Dioxygen (O₂) has distinct physical and chemical properties crucial for understanding its behaviour.
Physical Properties: It is a colourless, odourless, and tasteless gas. It is sparingly soluble in water, which is essential for aquatic life. It liquefies at 90 K and freezes at 55 K. One of its most interesting properties is that it is paramagnetic, meaning it is weakly attracted to magnetic fields.
Chemical Properties: Dioxygen is highly reactive and directly reacts with nearly all metals and non-metals, except for noble gases and noble metals like gold and platinum. These reactions are often strongly exothermic and are called combustion reactions. It acts as a powerful oxidising agent.
4. What is the fundamental difference between atomic oxygen (O) and dioxygen (O₂)?
The fundamental difference lies in their structure and stability. Atomic oxygen (O) is a single, highly reactive oxygen atom with an unstable electron configuration. It is a free radical and cannot exist independently for long under normal conditions. In contrast, dioxygen (O₂) is a molecule composed of two oxygen atoms joined by a double covalent bond. This molecular form is the stable, common state of oxygen found in Earth's atmosphere and is essential for respiration.
5. Why is dioxygen (O₂) a gas at room temperature, while sulfur (S₈), in the same group, is a solid?

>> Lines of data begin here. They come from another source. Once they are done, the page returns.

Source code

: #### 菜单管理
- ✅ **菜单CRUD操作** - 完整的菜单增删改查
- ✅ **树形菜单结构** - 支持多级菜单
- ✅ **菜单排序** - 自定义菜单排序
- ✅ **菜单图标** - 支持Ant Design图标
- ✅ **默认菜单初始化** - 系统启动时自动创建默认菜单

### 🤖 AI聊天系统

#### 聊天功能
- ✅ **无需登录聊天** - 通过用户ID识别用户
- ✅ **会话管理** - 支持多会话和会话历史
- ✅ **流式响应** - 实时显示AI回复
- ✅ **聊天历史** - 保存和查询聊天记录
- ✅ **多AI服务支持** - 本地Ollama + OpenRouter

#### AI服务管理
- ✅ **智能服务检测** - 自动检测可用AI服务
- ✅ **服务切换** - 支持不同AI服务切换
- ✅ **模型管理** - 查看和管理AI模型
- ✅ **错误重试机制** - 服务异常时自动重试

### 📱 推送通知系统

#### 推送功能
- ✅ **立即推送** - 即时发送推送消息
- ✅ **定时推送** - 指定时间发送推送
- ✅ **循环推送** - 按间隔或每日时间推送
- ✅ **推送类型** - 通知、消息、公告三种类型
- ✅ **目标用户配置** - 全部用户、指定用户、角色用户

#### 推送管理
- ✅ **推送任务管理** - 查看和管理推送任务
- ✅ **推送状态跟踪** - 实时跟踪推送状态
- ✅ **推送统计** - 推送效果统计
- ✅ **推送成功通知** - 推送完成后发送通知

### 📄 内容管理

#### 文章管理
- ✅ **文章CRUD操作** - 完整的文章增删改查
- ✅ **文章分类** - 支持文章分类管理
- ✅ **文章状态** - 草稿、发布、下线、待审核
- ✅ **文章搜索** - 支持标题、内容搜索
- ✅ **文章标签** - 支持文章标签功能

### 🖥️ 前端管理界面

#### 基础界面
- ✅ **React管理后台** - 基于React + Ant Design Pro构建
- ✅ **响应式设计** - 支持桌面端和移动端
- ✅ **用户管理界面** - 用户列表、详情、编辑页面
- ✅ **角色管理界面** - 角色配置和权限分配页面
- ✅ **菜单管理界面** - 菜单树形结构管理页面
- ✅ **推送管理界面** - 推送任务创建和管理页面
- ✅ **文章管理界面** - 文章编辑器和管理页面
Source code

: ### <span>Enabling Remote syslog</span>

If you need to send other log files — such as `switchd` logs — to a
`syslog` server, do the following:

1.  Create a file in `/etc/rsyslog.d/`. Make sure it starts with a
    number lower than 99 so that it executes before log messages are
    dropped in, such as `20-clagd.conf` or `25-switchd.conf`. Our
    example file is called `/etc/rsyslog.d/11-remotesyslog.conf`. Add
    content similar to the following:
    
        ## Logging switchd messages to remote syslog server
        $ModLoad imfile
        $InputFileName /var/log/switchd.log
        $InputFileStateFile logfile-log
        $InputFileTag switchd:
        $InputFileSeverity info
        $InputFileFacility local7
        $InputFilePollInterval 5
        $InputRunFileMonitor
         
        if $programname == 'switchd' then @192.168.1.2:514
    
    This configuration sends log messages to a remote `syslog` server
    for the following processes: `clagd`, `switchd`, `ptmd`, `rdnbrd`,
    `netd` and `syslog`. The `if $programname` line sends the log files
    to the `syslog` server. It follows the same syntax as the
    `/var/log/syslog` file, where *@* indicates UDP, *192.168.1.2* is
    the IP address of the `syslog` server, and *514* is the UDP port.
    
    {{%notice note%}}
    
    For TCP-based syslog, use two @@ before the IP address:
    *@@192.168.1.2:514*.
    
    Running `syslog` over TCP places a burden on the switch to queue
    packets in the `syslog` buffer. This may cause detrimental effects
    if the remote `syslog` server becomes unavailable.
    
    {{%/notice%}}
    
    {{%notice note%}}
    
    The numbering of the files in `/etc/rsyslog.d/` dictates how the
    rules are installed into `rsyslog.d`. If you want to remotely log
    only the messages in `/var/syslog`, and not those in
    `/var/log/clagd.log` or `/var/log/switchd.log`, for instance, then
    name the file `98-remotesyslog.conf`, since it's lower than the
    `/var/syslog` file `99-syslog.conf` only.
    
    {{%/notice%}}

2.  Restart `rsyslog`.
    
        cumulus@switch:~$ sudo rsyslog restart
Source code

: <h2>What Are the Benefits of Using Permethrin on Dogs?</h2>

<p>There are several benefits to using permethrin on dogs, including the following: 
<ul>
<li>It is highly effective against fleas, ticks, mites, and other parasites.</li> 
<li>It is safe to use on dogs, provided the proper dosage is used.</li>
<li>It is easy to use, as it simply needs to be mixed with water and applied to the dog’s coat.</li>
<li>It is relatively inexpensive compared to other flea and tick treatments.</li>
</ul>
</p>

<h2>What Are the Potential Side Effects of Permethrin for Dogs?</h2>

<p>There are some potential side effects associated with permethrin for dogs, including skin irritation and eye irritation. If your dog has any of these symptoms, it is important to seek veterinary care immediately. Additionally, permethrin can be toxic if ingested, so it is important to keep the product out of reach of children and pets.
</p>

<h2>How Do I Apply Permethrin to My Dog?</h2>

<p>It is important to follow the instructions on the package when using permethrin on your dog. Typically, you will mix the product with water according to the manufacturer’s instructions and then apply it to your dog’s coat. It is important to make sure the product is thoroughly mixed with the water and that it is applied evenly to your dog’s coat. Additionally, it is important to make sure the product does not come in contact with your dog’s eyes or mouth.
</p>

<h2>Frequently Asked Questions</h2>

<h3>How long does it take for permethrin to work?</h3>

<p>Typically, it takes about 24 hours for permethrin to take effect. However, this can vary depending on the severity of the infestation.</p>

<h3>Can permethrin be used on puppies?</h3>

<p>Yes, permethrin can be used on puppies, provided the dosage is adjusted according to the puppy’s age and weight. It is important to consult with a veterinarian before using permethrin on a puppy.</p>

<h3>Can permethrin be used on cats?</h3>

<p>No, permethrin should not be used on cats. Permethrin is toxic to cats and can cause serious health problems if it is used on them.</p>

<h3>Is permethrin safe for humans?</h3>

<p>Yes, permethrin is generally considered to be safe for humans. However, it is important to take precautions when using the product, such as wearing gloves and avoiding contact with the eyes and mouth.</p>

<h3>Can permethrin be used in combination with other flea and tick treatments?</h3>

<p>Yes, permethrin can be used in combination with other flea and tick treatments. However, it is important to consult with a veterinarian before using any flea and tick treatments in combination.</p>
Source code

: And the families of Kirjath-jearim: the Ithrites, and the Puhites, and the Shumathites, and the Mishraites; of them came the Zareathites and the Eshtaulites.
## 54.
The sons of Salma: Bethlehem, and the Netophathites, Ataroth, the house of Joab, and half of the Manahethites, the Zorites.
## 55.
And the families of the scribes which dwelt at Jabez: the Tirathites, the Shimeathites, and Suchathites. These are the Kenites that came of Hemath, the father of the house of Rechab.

This difference arises from the nature of bonding and molecular size. Oxygen, being a small atom, can form strong pπ-pπ multiple bonds with another oxygen atom, resulting in a stable, discrete O₂ molecule. The forces between these small O₂ molecules (van der Waals forces) are very weak, making it a gas. Sulfur, being larger, cannot form stable pπ-pπ bonds. Instead, it forms strong single bonds with other sulfur atoms, creating a puckered, eight-membered ring structure (S₈). These large S₈ molecules have much stronger intermolecular van der Waals forces, which hold them together as a solid at room temperature.
6. How is the paramagnetic nature of dioxygen explained by Molecular Orbital Theory (MOT)?
While Valence Bond Theory fails to explain its magnetic behaviour, Molecular Orbital Theory (MOT) provides a clear explanation. When the molecular orbital diagram for O₂ is constructed, the last two electrons enter the π* (pi-antibonding) molecular orbitals. According to Hund's rule, these two electrons occupy two different π* orbitals, each with a parallel spin (unpaired). The presence of these two unpaired electrons is the reason why dioxygen is paramagnetic.
7. How does dioxygen react with metals and non-metals to form different types of oxides?
Dioxygen's reaction with other elements forms oxides, which can be classified based on their acidic or basic nature.
Reaction with Metals: It reacts with most metals to form basic oxides (e.g., 2Ca + O₂ → 2CaO). Highly reactive alkali metals can also form peroxides (e.g., 2Na + O₂ → Na₂O₂) and superoxides (e.g., K + O₂ → KO₂).
Reaction with Non-metals: It reacts with non-metals to form acidic oxides (e.g., C + O₂ → CO₂; S + O₂ → SO₂).
Amphoteric Oxides: Some elements, like aluminium, react with dioxygen to form amphoteric oxides, which exhibit both acidic and basic properties (e.g., 4Al + 3O₂ → 2Al₂O₃).
8. What are the most significant uses of dioxygen in industry and daily life?
Dioxygen is indispensable for both biological and industrial processes.
Respiration: Its primary use is in cellular respiration for all aerobic life to produce energy.
Medical Use: It is used in hospitals for patients with breathing difficulties and during anaesthesia.
Industrial Combustion: It is used in manufacturing steel (oxy-steel process) and in oxy-acetylene torches for welding and cutting metals, as it produces extremely high temperatures.
Rocket Fuel: Liquid oxygen is used as a powerful oxidizer in rocket propulsion systems.
Chemical Synthesis: It is used in the synthesis of many chemicals, including nitric acid and sulfuric acid.